The Burnt Corn plantation was the residence of Dr. John Watkins and is thought to be built in 1812. The plaque by the front
door reads: The Watkins House...Built in 1812 by Dr. John Watkins, the only
physician in this part of the Mississippi territory at that period. Gen.
Jackson passed here in 1814 to fight at the Battle of New Orleans... Erected
by Beta Sigma Phi Rotary Club April 1976.
One story says that the house was built by two bachelor brothers by the name
of Richardson, and later, Dr. John bought it after moving to Burnt Corn from
Claiborne. Another story says that John built it. That's really all we know
about the house.
The Watkins' family bible (in the possession of John Cumming Watkins, Jr.)
does not include a date of birth for Dr. John Watkins. Notes written by
family members in the margins of W. Brewer's Alabama: Her History,
Resources, War Record, and Public Men From 1540 -1872. Montgomery, AL:
Barrett & Brown, Steam Printers and Book Binders, 1872, pp. 195 indicate
that he was born in 1795 and graduated in medicine at Philadelphia in 1814
at the age of 21. According to the Dictionary of Alabama Biography by
Owens, it states that he was born in 1793. According to the Alabama census
of 1850 for Monroe County (p. 15 -#196), John Watkins was listed as being 65
years old and his wife Mary was listed as being 40. From this census
information and the inscription on his tombstone in Burnt Corn (Monroe
County), AL noted that he died at the age of 68 in 1853. All of this would
indicate that he was born in 1785.
According to Brewer, W. Alabama: Her History, Resources, War Record, and
Public Men From 1540 - 1872. Montgomery, AL: Barrett & Brown, Steam
Printers and Book Binders, 1872, pp. 195 -196.
"the memory of John Watkins lingers in Conecuh. He was born within five
miles of the present Appomattox Courthouse, Virginia, in 1785, and was
connected with many of the best families of that State. He was liberally
educated, and was graduated in medicine at Philadelphia in 1815. He shortly
after removed to South Carolina, where he practiced in the the family of
Hon. J. C. Calhoun in
Abbeville. Around that time, he came to the Tombigbee settlement, and soon
after made Claiborne his permanent home.
At that time he was the only
physician between the Alabama and Chattahoochee rivers, and he was fully
employed. He represented Monroe in the convention of 1819 that framed the
constitution for the would be State, and the same year was chosen the first
senator from the county. He settled in this county soon after it began to
be peopled, and in 1828 was elected to the senate from Butler and Conecuh.

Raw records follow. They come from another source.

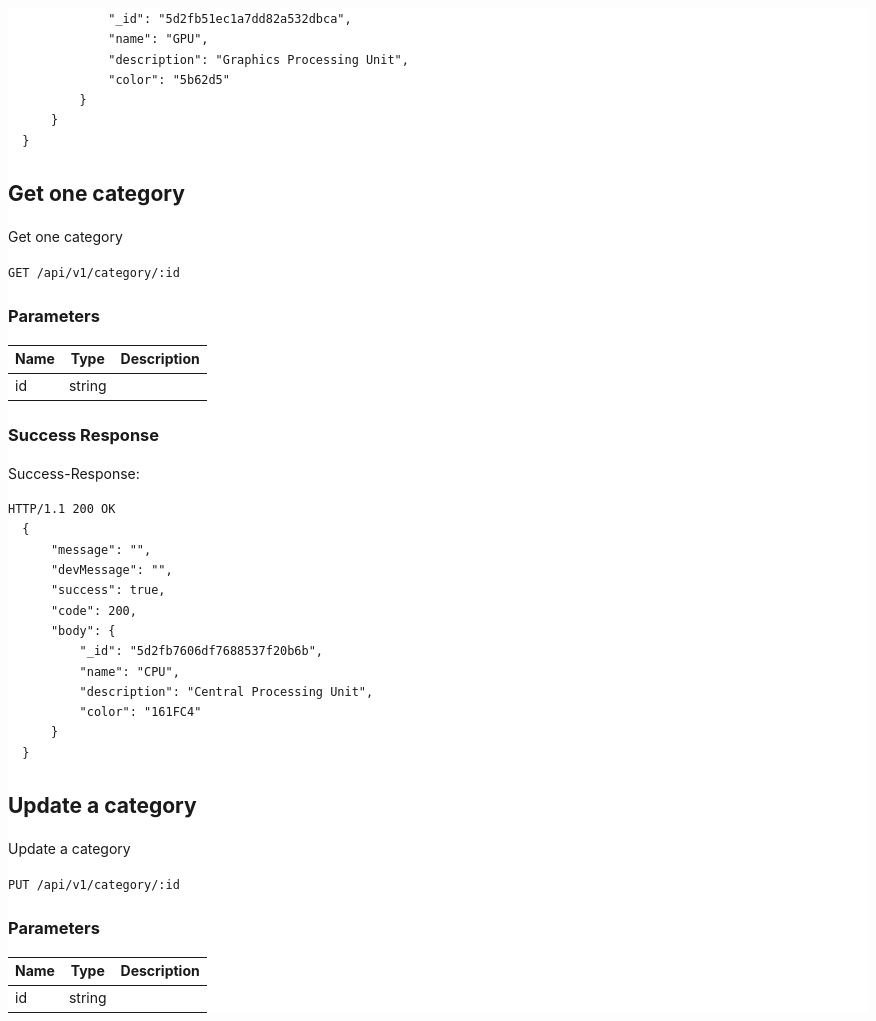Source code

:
 ```
              "_id": "5d2fb51ec1a7dd82a532dbca",
              "name": "GPU",
              "description": "Graphics Processing Unit",
              "color": "5b62d5"
          }
      }
  }
```
## Get one category

<p>Get one category</p>

	GET /api/v1/category/:id


### Parameters

| Name    | Type      | Description                          |
|---------|-----------|--------------------------------------|
| id			| string			|  							|

### Success Response

Success-Response:

```
HTTP/1.1 200 OK
  {
      "message": "",
      "devMessage": "",
      "success": true,
      "code": 200,
      "body": {
          "_id": "5d2fb7606df7688537f20b6b",
          "name": "CPU",
          "description": "Central Processing Unit",
          "color": "161FC4"
      }
  }
```
## Update a category

<p>Update a category</p>

	PUT /api/v1/category/:id


### Parameters

| Name    | Type      | Description                          |
|---------|-----------|--------------------------------------|
| id			| string			|  							|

Three years later he served Conecuh in the other branch of the legislature.
In 1842-45 he represented Monroe and Conecuh in the senate, which was his
last connection with public life. He died in 1853 on the verge of 68 years.
He was a man of extraordinary physical powers, and betrayed his age neither
in his faculties nor his appearance. His manners were plain, and rather
brusque, but his benevolence and hospitality were proverbial. He never
sought popularity, but the people of Conecuh and Monroe honored him whenever
he was a candidate. His literary taste and devotion to scientific research
led him to collate one of the completest private libraries in the State, and
his range of information was wide.
He married Mrs. Hunter, sister to Hon.
W. B. H. Howard of Wilcox, and one of his sons is a physician and planter of
Lowndes, while another fell in defence of his country during the late war.
(Note: The name of Richard Watkins is hand written in at the end of this
pp. 445 - List John Watkins as a senator from Monroe County in 1819 and
According to , Dictionary of Alabama Biography, p. 1789
John Watkins,..., son of Richard and Elizabeth (Parish) Watkins, the former
a native of Virginia, who lived in that state and in Tennessee; grandson of
William and Martha Watkins, who lived in Chesterfield and Charlotte County,
According to Brantley, Mary E. Early Settlers Along the Old Federal Road in
Monroe & Conecuh Counties Alabama. Baltimore, MD: Gateway Press, 1976, p.99
Dr. Watkins came in a caravan from South Carolina to the Fort Mims area
shortly before the Massacre in 1813. He administered aid to the surviving
victims. He continued to live in this section for awhile and then moved to
Burnt Corn where he reared his eight children.
The earliest doctor in these parts was Dr. John Watkins. He served the
"Bigbee" Settlement and Claiborne Community before moving to Burnt Corn. At
one time he was the only doctor between the Alabama River and the
Some of this info. doesn't really flow well, but it's all I have.